The studio emphasises a collaborative and inclusive approach to team working and implements a Servant Leadership model. This recognises that there is no one best way of identifying a leader and positions itself as an inclusive alternative to typical hierarchical models.  By rotating the leadership role in each of the teams we have utilised the three dimensions of servant leadership, Sousa & van Dierendonck, (2015); 1) Empowerment – the encouragement of autonomous decision making, especially accountable informed and responsible decisions, 2) Accountability providing direction while conscious of individual capability, needs and contribution and 3) Stewardship – concerning the common good.  

Results in relation to category

An important and central pillar of this studio is the active engagement of a professional design team that offer critique, advice and support for the student work.  The situational aspect of the wicked problem is an essential root to the studio.  Embedding the original design team in the theoretical studio grounds the design activity, brings a realism to the studio and imparts a wealth of tacit knowledge to the students.  As the work progresses the professional team moves from sharing to motivating and propelling behaviour as it underpins each of the student group’s speculative and reasoned presentations. 

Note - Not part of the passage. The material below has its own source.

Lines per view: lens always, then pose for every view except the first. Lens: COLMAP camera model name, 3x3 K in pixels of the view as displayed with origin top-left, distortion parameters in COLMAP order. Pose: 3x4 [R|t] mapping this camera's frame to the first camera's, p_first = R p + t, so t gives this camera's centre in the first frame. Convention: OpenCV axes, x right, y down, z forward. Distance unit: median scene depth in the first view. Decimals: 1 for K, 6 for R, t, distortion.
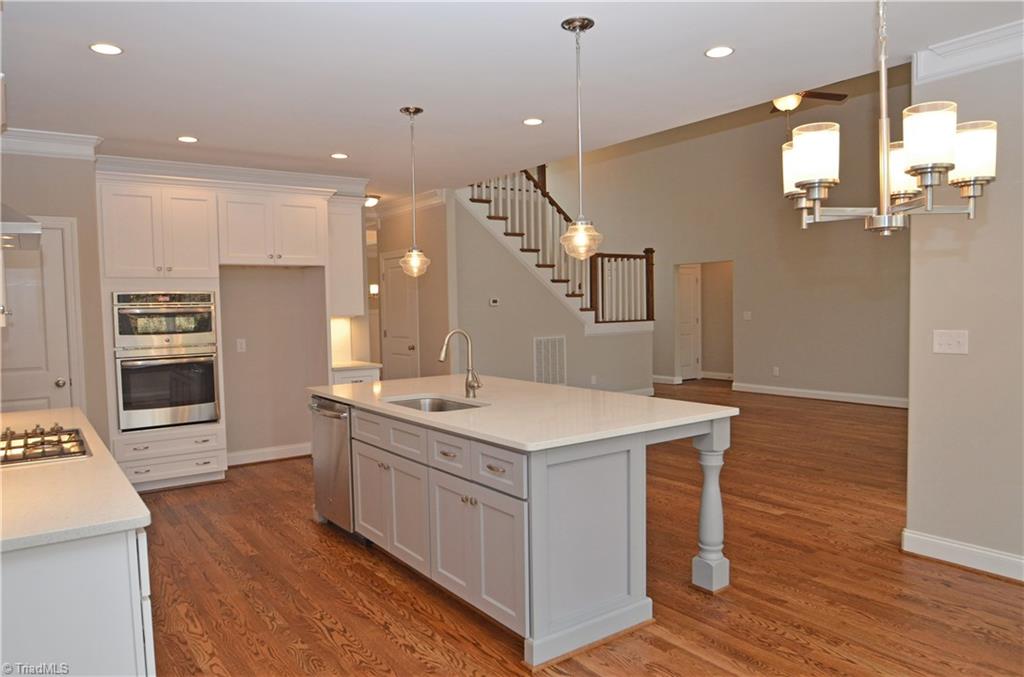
lens RADIAL K [[692.6, 0, 492.8], [0, 692.6, 335.8], [0, 0, 1]] dist [-0.023467, -0.001551]
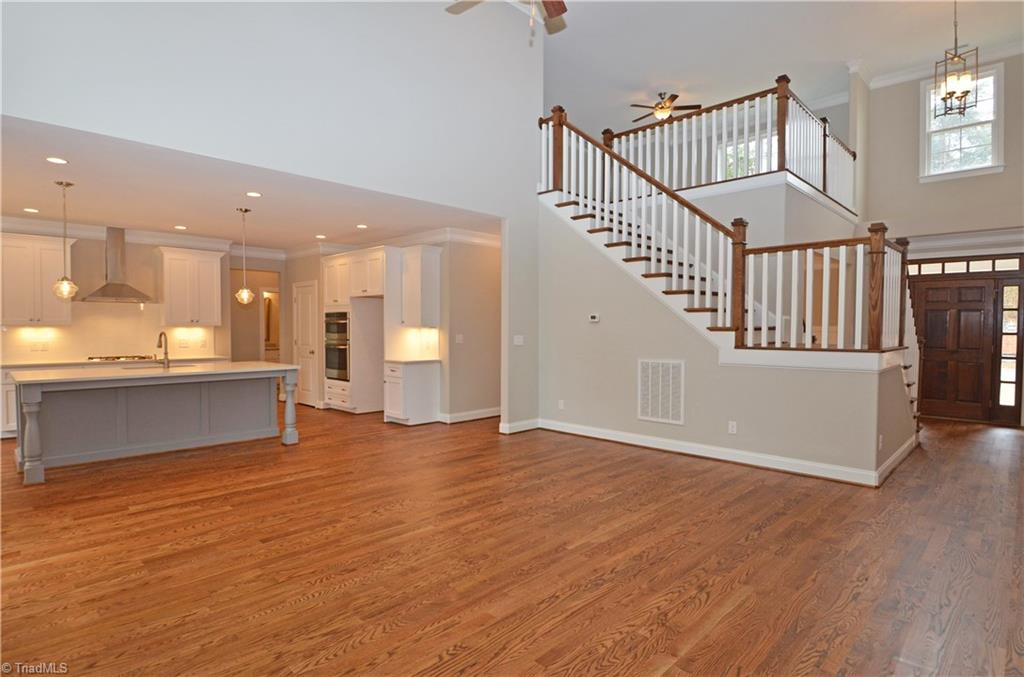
lens RADIAL K [[526.7, 0, 506.4], [0, 526.7, 338.3], [0, 0, 1]] dist [-0.028523, -0.000679]
pose [[0.195924, 0.043892, -0.979636, 1.226007], [-0.047987, 0.998230, 0.035128, -0.070366], [0.979444, 0.040127, 0.197683, 1.289646]]
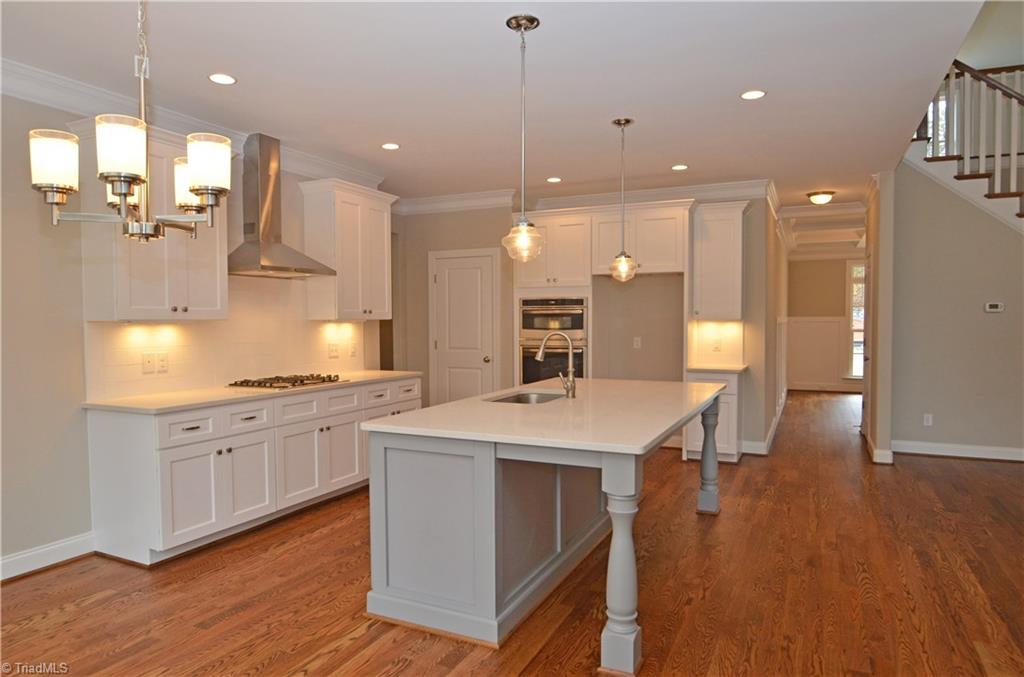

’I gained new insight at every stage while honing my skills on the areas where I contributed… The remote working helped to develop alternative communication modes, stronger team work all the while alternating the various leadership roles.’ Student C

 ‘I learned a lot about organisation and responsibility.  Or rather the responsibility of being organised.’ Student D

‘I think the outcome of our building is something we can be proud of. It has certainly been an iterative process, but we have maintained the same objectives from the outset and we feel we have achieved them.  I have no doubt that if we were to have undertaken this project alone, the outcome would have been very different.  But I think the richness of our project comes in the collaboration...’ Student E

 ‘I felt more at-ease to offer my opinions or ideas as I was comfortable with my group members, in comparison to groupwork in other years. Student F

‘At the very start I didn’t think of it as a normal ‘studio project’, that somehow because it was more situated in the ‘real world’, that it didn’t have to be as creatively driven as our typical projects of the past. This process showed me the values of both sides of designing: the real, situated thing; and the imaginative, conceptual processes going on behind the scenes. Student G

How Citizens benefit

Not Applicable

Innovative character

This is the first collaborative design studio that has embedded a responsible design curriculum at its core.  It is to our knowledge also a first in the manner in which it has embedded external professionals from a range of built environment disciplines into the pedagogic process.  

The cognitive scaffold approach is not completely unique but in terms of its application is unusual in architectural design modules. 

Furthermore, by embedding a servant leadership model into the process it also encourages a broader understanding of leadership modes helping to inculcate key personal skills in the student.